Treatment for emphysema can take many forms in a step-wise approach, depending on the severity of the condition. Medications used for the treatment of emphysema are:
Bronchodilator: Salmeterol, Albuterol, Metaproterenol, and Formoterol
Anticholinergic: Ipratropium bromide and Tiotropium
Steroids: Prednisone, Dexamethasone
PDE4 inhibitors: Roflumilast
Stop smoking: This recommendation for people with emphysema, quitting smoking may halt the progression of the disease and improve the function of the lungs to some extent. Lung function deteriorates with age. In those susceptible to developing COPD, smoking can result in a five-fold deterioration of lung function. Smoking cessation may return lung function from this rapid deterioration to its normal rate after smoking is stopped.

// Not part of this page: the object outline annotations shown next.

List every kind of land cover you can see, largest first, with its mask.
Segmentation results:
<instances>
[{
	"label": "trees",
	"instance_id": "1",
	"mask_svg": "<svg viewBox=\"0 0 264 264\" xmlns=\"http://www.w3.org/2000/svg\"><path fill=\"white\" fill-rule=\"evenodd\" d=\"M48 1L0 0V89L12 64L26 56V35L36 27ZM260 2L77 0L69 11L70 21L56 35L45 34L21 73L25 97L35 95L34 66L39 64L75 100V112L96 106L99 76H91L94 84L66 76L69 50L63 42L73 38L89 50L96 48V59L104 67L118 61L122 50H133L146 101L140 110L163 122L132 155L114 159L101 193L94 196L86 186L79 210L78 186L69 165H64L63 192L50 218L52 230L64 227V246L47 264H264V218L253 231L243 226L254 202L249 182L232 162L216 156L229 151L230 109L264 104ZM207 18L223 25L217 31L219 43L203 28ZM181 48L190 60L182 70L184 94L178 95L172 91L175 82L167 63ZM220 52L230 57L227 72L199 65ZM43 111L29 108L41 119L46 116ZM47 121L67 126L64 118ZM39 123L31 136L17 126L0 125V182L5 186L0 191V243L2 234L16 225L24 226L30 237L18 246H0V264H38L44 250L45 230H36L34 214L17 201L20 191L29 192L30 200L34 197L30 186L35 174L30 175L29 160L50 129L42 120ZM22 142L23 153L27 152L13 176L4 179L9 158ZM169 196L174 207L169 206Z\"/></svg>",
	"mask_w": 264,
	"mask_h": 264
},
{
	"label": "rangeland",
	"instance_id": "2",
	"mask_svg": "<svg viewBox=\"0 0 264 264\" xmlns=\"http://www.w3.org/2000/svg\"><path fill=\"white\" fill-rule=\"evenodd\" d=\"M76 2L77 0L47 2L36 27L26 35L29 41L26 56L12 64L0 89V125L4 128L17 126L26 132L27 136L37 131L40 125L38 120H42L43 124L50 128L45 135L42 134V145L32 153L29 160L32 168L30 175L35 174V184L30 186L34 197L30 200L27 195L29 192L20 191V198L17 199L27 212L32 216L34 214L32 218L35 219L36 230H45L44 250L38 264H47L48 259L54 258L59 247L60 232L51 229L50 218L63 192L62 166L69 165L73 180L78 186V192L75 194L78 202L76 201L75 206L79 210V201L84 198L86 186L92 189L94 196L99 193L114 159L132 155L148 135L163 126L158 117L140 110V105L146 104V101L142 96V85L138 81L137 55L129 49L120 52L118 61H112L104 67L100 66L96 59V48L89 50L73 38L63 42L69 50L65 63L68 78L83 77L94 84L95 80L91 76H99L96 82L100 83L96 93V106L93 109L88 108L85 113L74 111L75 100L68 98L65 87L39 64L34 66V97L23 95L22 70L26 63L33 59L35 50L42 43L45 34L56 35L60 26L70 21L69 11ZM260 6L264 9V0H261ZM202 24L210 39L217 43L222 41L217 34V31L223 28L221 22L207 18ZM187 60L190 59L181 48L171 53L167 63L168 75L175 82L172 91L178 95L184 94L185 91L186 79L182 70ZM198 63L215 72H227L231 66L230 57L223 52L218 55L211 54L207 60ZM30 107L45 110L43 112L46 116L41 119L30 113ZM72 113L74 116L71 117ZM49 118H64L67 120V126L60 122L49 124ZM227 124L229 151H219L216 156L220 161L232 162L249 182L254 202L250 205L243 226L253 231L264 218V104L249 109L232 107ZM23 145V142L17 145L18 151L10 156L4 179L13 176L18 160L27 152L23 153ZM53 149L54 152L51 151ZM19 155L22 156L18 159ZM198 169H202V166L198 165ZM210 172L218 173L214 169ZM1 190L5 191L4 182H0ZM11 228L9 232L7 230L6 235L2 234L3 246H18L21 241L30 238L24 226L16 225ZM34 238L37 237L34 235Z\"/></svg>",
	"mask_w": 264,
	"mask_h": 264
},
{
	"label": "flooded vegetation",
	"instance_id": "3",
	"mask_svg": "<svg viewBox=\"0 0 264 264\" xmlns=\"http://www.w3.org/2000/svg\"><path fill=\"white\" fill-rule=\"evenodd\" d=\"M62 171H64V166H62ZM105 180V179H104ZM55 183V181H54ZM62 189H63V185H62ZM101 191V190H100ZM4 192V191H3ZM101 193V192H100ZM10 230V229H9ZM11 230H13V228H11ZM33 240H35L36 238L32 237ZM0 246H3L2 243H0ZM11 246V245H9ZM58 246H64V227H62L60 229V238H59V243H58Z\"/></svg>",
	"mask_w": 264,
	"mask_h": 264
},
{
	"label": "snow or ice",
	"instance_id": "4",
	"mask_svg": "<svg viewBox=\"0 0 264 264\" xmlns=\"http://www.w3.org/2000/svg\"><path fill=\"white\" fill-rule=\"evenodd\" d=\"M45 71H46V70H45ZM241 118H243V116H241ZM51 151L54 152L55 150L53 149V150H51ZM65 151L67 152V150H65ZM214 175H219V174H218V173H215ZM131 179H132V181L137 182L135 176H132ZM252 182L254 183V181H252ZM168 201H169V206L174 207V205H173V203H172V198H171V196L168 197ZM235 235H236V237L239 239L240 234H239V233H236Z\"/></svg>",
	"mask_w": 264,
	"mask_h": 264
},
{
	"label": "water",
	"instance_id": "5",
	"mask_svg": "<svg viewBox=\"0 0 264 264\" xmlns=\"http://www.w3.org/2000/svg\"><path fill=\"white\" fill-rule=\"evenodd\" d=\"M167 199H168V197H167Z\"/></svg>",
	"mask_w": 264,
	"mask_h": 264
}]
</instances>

Antibiotics: These medications are often prescribed for people with emphysema who have increased shortness of breath. Even when the chest X-ray does not show pneumonia or evidence of infection, people treated with antibiotics tend to have shorter episodes of shortness of breath. It is suspected that infection may play a role in an acute bout of emphysema, even before the infection worsens into pneumonia or acute bronchitis.
Oxygen Therapy: As patients’ disease progresses, they may find it increasingly difficult to breathe on their own and may require supplemental oxygen.
Surgery: People with severe emphysema sometimes undergo surgery to reduce lung volume or carry out lung transplantation. Lung volume reduction surgery removes small wedges of the damaged, emphysematous, lung tissue. This is thought to enhance lung recoil and improve the function of the diaphragm. In severe cases, this can improve lung function, exercise tolerance, and quality of life.
Lung transplantation improves the quality of life, but not life expectancy, for people with severe emphysema. Lifelong drug therapy is necessary to prevent the immune system from rejecting the new tissue. One or both lungs may be transplanted.